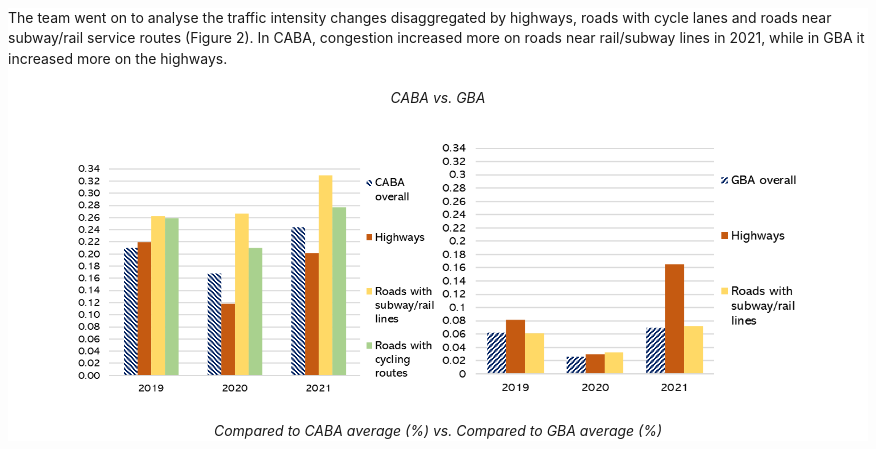 The team went on to analyse the traffic intensity changes disaggregated by highways, roads with cycle lanes and roads near subway/rail service routes (Figure 2). In CABA, congestion increased more on roads near rail/subway lines in 2021, while in GBA it increased more on the highways.

<figure align="center">
    <h6>CABA vs. GBA</h6>
    <img src="fig3.png" width="360"/>
    <img src="fig4.png" width="360"/>
    <h6>Compared to CABA average (%) vs. Compared to GBA average (%)</h6>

Task statement
Reproduce the data above word for word, leaving out the pictures.

Reply
 The team went on to analyse the traffic intensity changes disaggregated by highways, roads with cycle lanes and roads near subway/rail service routes (Figure 2). In CABA, congestion increased more on roads near rail/subway lines in 2021, while in GBA it increased more on the highways.

<figure align="center">
    <h6>CABA vs. GBA</h6>
    <img src="fig3.png" width="360"/>
    <img src="fig4.png" width="360"/>
    <h6>Compared to CABA average (%) vs. Compared to GBA average (%)</h6>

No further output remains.